> _What you have to do_:
One number is the whole answer: the tally of lines in the records below that contain "にお問い合わせください".

> _Input_:
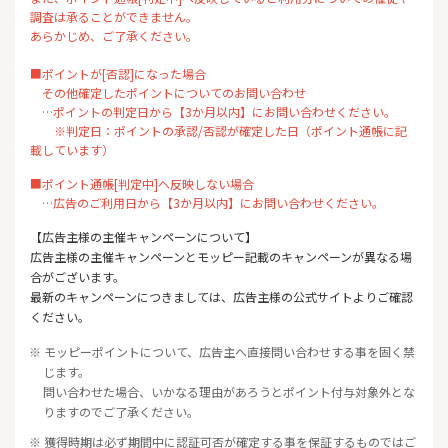
調査は承ることができません。
あらかじめ、ご了承ください。
■ポイントが[否認]になった場合
その他確定したポイントについてのお問い合わせ
…ポイントの判定日から【3か月以内】にお問い合わせください。
※判定日：ポイントの承認/否認が確定した日（ポイント通帳に記
載しています）
■ポイント通帳[判定中]へ反映しない場合
…広告のご利用日から【3か月以内】にお問い合わせください。
【広告主様の主催キャンペーンについて】
広告主様の主催キャンペーンとモッピー記載のキャンペーンが異なる場
合がございます。
最新のキャンペーンにつきましては、広告主様の公式サイトよりご確認
ください。
※ モッピーポイントについて、広告主へ直接問い合わせする事を固く禁
じます。
問い合わせた場合、いかなる理由があろうとポイント付与対象外とな
りますのでご了承ください。
※ 獲得時期は必ず期間中に認証可否が確定する事を保証するものではご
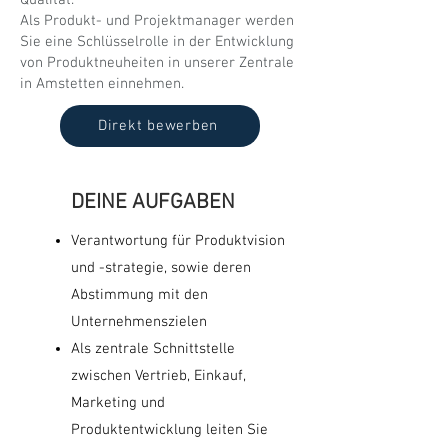
Als Produkt- und Projektmanager werden
Sie eine Schlüsselrolle in der Entwicklung
von Produktneuheiten in unserer Zentrale
in Amstetten einnehmen.
Direkt bewerben
DEINE AUFGABEN
Verantwortung für Produktvision
und -strategie, sowie deren
Abstimmung mit den
Unternehmenszielen
Als zentrale Schnittstelle
zwischen Vertrieb, Einkauf,
Marketing und
Produktentwicklung leiten Sie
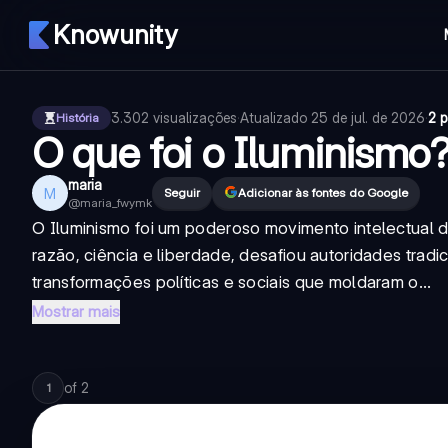
Knowunity
3.302
visualizações
·
Atualizado
25 de jul. de 2026
·
2 
História
O que foi o Iluminismo
maria
M
Seguir
Adicionar às fontes do Google
@
maria_fwymk
O Iluminismo foi um poderoso movimento intelectual
razão, ciência e liberdade, desafiou autoridades trad
transformações políticas e sociais que moldaram o...
Mostrar mais
of
2
1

> _Answer for this exercise_:
2